■ Dataset entries
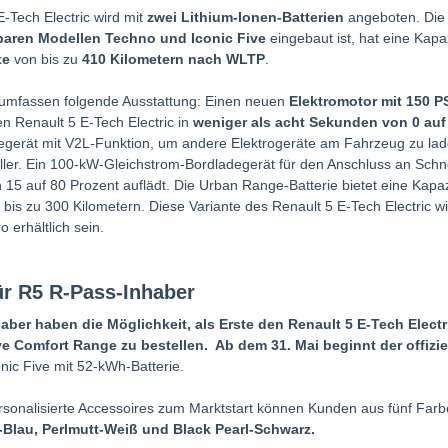
E-Tech Electric wird mit
zwei Lithium-Ionen-Batterien
angeboten. Die 
baren Modellen Techno und Iconic Five
eingebaut ist, hat eine Kap
te
von bis zu
410 Kilometern nach WLTP
.
umfassen folgende Ausstattung: Einen neuen
Elektromotor mit 150 P
n Renault 5 E-Tech Electric in
weniger als acht Sekunden von 0 auf
erät mit V2L-Funktion, um andere Elektrogeräte am Fahrzeug zu laden
ller. Ein 100-kW-Gleichstrom-Bordladegerät für den Anschluss an Schnel
 15 auf 80 Prozent auflädt. Die Urban Range-Batterie bietet eine Kapa
 bis zu 300 Kilometern. Diese Variante des Renault 5 E-Tech Electric w
 erhältlich sein.
ür R
5 R-Pass-Inhaber
aber haben die Möglichkeit, als Erste den Renault 5 E-Tech Elect
ve Comfort Range zu bestellen.
Ab dem 31. Mai beginnt der offizie
nic Five mit 52-kWh-Batterie.
ersonalisierte Accessoires zum Marktstart können Kunden aus fünf Far
-Blau, Perlmutt-Weiß und Black Pearl-Schwarz.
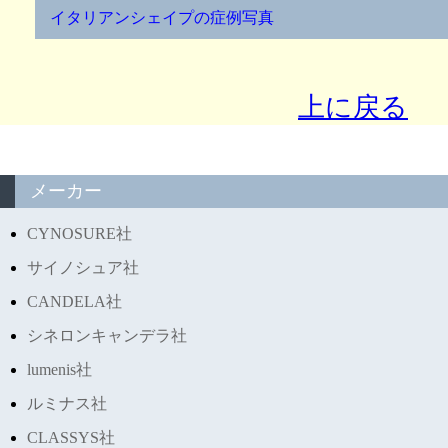
イタリアンシェイプの症例写真
上に戻る
メーカー
CYNOSURE社
サイノシュア社
CANDELA社
シネロンキャンデラ社
lumenis社
ルミナス社
CLASSYS社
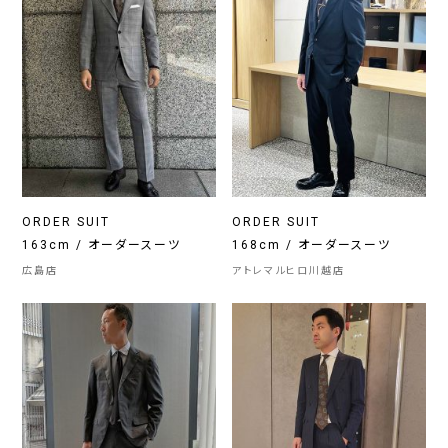
ORDER SUIT
ORDER SUIT
163cm / オーダースーツ
168cm / オーダースーツ
広島店
アトレマルヒロ川越店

■ Request
Return, unchanged, every line from the start of the records through the line containing "15 auf 80 Prozent", inclusive, without the pictures.

■ Solution
E-Tech Electric wird mit
zwei Lithium-Ionen-Batterien
angeboten. Die 
baren Modellen Techno und Iconic Five
eingebaut ist, hat eine Kap
te
von bis zu
410 Kilometern nach WLTP
.
umfassen folgende Ausstattung: Einen neuen
Elektromotor mit 150 P
n Renault 5 E-Tech Electric in
weniger als acht Sekunden von 0 auf
erät mit V2L-Funktion, um andere Elektrogeräte am Fahrzeug zu laden
ller. Ein 100-kW-Gleichstrom-Bordladegerät für den Anschluss an Schnel
 15 auf 80 Prozent auflädt. Die Urban Range-Batterie bietet eine Kapa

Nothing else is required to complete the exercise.